There are currently no known or suspected point sources (this is generally understood to refer to human waste) for nitrogen loading in the Herring River system—all septic systems should be properly maintained. The plume from the Wellfleet landfill at Cold’s Neck is being monitored but is currently not part of the system.
There is limited agriculture in the watershed, so non-point sources of nitrogen pollution are minimal. Natural sources of nitrogen, however, are abundant in a salt marsh, including animal waste and the decomposition of the impressive plant biomass produced by the marsh.
In a salt-water marsh, denitrification is a natural chemical process involving seawater that limits the amount of nitrate available for primary production. In the current Herring River system, this buffering agent has been restricted for many years, and as a result the region has an overabundance of nitrates (as well as phosphates) stored in the drained sections of the former marsh.
When rain falls on the marsh these minerals are washed into the water column where they may cause algal and bacterial overproduction. In a normal salt marsh such as Nauset Marsh or Blackfish Creek, daily tidal flushing of the marsh peats removes or chemically buffers (neutralizes) much of the available nitrogen and phosphorus.
Describe the comparative value of salt vs. fresh water marshes:
Both salt and fresh water marshes support unique ecosystems and add to the biodiversity of Cape Cod. Salt water marshes also act as nurseries for a wide variety of salt and brackish-water species, providing shelter and feeding grounds.
Geologically, they protect inland areas by absorbing the energy of storm waves as they approach the shore, reducing inland erosion and trapping sediment.
Hydrologically, all marshes are groundwater discharge areas that ultimately return rainwater to the sea. When considering the Herring River system, it is important to realize that its lowland regions are not functioning as a normal and healthy freshwater marsh even above the limited influx of salt water.
The upper reaches of the Herring River, for example Bound Brook and most of Duck Harbor, would now be a healthy freshwater marsh environment if not for the lowering of the regional water table which occurred after diking and was accelerated by the channelization, ditching and drainage of the upper marsh.

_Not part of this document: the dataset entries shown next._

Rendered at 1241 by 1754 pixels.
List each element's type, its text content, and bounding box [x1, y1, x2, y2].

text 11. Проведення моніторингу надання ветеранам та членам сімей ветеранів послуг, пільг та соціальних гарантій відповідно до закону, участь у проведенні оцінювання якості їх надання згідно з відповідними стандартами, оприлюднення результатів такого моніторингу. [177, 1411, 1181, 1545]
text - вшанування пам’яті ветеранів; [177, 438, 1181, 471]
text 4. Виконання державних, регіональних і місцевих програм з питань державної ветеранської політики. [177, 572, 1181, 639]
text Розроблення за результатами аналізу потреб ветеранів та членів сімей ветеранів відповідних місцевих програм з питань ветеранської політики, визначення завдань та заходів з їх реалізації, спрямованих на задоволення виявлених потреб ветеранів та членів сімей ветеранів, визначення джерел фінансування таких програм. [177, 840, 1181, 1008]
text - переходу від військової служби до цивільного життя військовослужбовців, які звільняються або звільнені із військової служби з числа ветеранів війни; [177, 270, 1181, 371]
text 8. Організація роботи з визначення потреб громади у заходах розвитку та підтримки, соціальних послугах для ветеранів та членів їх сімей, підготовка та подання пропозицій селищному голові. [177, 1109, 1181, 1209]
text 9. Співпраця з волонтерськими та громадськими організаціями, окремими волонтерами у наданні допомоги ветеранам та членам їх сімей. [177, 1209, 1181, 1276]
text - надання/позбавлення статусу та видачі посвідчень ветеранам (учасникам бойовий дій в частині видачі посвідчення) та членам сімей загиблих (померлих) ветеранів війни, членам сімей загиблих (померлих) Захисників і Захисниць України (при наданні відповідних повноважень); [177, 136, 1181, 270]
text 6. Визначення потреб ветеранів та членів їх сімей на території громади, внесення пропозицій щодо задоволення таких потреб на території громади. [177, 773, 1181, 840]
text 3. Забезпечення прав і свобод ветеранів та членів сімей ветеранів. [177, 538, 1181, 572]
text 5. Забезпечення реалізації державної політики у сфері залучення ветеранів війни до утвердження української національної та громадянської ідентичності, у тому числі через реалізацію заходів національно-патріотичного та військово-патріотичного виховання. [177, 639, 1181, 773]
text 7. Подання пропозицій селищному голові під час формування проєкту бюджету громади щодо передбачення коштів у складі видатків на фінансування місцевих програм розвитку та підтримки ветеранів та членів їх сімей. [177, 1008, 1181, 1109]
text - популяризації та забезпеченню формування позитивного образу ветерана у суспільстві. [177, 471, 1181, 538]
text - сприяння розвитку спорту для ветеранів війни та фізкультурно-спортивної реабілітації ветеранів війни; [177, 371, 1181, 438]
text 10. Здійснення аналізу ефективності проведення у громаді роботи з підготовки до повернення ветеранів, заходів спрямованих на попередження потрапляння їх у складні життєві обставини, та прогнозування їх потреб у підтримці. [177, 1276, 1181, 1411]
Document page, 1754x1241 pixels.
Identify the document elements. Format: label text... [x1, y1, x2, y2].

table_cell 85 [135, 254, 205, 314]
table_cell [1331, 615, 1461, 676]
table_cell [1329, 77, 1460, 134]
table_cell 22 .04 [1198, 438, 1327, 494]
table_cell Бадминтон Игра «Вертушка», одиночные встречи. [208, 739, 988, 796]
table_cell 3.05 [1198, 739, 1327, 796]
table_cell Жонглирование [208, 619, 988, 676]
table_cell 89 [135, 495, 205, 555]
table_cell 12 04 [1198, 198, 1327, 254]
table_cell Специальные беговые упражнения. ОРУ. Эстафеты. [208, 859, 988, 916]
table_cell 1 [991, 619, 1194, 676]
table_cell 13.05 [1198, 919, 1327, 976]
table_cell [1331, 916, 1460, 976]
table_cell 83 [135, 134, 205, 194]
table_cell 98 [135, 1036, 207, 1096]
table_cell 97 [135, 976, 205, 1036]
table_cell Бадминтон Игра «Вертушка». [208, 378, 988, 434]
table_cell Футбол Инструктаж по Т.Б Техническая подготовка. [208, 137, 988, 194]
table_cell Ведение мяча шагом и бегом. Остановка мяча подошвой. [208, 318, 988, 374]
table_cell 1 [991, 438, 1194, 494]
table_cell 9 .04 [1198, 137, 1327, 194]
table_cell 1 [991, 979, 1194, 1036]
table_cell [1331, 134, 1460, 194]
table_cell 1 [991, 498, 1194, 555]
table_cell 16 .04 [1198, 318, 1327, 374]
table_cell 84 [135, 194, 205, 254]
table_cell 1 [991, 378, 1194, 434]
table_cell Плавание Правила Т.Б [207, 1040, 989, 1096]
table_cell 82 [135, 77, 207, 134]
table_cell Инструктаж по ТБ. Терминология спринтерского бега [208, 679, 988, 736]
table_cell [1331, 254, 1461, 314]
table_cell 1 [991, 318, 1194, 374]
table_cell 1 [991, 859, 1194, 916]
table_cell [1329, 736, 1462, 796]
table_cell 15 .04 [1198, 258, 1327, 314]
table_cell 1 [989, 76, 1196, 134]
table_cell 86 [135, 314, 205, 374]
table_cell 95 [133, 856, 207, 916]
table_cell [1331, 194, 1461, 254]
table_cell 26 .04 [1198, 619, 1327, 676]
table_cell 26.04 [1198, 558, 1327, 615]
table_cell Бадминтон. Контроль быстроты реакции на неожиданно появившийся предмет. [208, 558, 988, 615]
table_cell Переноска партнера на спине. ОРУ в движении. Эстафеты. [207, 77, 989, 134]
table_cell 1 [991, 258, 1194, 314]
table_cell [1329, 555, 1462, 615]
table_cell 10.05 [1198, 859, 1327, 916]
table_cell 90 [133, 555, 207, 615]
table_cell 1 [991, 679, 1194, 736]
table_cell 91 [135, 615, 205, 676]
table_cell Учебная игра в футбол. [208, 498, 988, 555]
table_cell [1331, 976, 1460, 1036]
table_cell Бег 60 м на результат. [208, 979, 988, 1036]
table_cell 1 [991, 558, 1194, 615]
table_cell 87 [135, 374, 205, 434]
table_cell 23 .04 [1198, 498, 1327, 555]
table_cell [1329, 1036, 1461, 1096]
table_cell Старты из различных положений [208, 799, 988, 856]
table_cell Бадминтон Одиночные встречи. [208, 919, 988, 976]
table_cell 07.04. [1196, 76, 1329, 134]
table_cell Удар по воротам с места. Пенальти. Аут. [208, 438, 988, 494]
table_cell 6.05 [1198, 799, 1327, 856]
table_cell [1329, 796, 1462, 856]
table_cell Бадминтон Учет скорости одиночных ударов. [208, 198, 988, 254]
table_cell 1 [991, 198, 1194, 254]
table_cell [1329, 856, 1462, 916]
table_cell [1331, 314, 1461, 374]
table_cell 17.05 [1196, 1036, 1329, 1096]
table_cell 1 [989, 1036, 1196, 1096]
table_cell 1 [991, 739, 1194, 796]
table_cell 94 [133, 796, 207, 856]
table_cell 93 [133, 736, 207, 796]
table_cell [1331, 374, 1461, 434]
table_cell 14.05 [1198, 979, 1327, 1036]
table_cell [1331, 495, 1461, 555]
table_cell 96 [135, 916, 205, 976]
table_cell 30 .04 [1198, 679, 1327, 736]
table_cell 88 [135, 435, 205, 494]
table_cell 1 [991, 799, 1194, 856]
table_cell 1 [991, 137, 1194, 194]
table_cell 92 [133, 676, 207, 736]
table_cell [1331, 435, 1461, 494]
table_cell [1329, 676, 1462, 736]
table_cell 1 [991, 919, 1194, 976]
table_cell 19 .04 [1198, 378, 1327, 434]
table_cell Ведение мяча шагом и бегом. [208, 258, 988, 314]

Even if the dike had never been built, these upper marshes would have continued to freshen after the natural closure of the inlets at Bound Brook and Duck Harbor. These areas will remain fresh even if the town ultimately decides to take management action and open the gates of the dike, due to their mean elevations and spatial distance upstream from the dike.
Reopening the dike would serve to raise the water table in the upper marshes, improving the health of the ecosystem, but would not cause the upper marsh to return to a salt marsh environment.
The Herring River, before diking, was more than just a salt marsh—it was a complex system grading from estuary to salt marshes and brackish-to-fresh water marshes. The lower reaches of the system were estuarine. Unaltered estuaries are the single most productive environments on the planet in terms of biomass.
Expanding the size of the estuary, which currently is restricted to the Harbor area adjacent to the dike, will increase the productivity of the many species that rely on this environment for spawning and nursery grounds.
In the last few decades, recognition of the economic and environmental importance of estuaries and their associated salt marsh communities has spawned global restoration efforts to remediate these heavily impacted ecosystems. Wellfleet is not alone in its position as a community investigating the health of its wetland environments.
Did You Know?
The word “cranberry” originated as a contraction of crane berry, a name given to the plant by early settlers because the flower resembles the head of a crane.